Die aktuelle Diskussion führt aus mehreren Gründen in die Irre: Zunächst gleichen sich die Kalendereffekte über die Jahre aus. Im vergangenen Jahrzehnt bewegte sich die Zahl der Arbeitstage in Deutschland stets zwischen 248 und 256 Tagen. 2016 liegt mit einer Spanne von 249 Tagen im katholischen Bayern bis zu 254 Tagen in den protestantischen Nordstaaten im Mittel. Im kommenden Jahr wird es mit 247 Arbeitstagen sogar den niedrigsten Stand des vergangenen Jahrzehnts geben. Deutschlands Position ist äußerst komfortabel: 2014 hatten wir gemeinsam mit Frankreich mit 41 freien Tagen die höchste Zahl an Urlaubs- und Feiertagen.

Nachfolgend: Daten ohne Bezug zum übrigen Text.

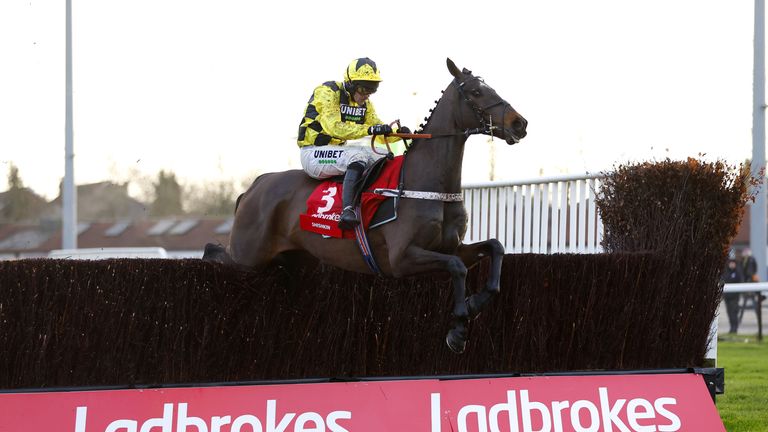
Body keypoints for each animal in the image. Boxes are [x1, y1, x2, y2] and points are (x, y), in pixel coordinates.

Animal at [204, 58, 528, 354]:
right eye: (476, 92)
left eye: (491, 88)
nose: (519, 123)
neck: (427, 183)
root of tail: (255, 186)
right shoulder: (401, 258)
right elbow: (457, 267)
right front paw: (459, 327)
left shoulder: (450, 247)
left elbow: (494, 248)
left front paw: (473, 304)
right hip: (248, 256)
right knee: (216, 253)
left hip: (297, 260)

Zum Vergleich: Die belgischen Nachbarn kommen nur auf 29 Tage, die Briten auf rund 33 freie Tage. Im EU-Durchschnitt waren es 36 bezahlte freie Tage. Die durchschnittliche vereinbarte Wochenarbeitszeit wiederum liegt mit 37,7 Stunden unter dem EU-Durchschnitt von 38,1 Stunden, und die Zahl der unbezahlten Überstunden je Arbeitnehmer ist seit 1995 von 30 auf 26 Stunden zurückgegangen. Berücksichtigt man diese Zahlen, ergibt sich keine Notwendigkeit, Feiertage zu ersetzen, wenn sie auf einen Sonntag fallen. Auch der Blick ins Ausland hilft nicht weiter. Zwar gibt es unter anderem in Großbritannien, Belgien, Irland, den Niederlanden und Spanien die Möglichkeit, Feiertage nachzuholen, doch sind dies ausnahmslos Länder mit insgesamt deutlich weniger freien Tagen, zumeist weniger Feiertagen und deutlich höheren tariflichen Arbeitszeiten für Vollzeitbeschäftigte.